### Instructions for the task
Copy, from the entries below, each line in which the string "University" appears.

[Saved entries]
========================================================================
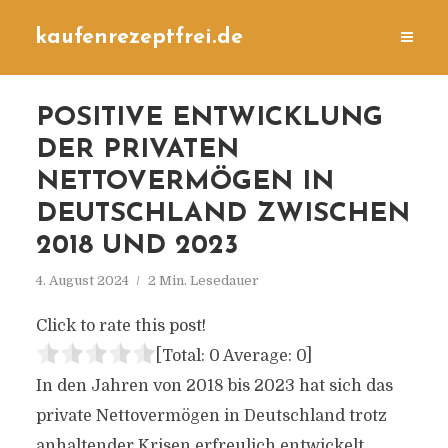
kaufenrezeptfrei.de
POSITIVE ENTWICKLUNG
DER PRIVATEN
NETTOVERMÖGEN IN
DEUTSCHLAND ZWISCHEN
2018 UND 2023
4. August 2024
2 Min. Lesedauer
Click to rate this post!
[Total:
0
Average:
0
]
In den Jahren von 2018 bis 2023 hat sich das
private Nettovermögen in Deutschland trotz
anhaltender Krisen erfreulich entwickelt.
========================================================================
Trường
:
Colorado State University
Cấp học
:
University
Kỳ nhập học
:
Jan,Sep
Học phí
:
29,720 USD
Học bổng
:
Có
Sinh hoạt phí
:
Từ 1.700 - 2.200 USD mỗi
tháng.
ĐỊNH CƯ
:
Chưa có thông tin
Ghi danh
========================================================================
### Task result
Colorado State University
University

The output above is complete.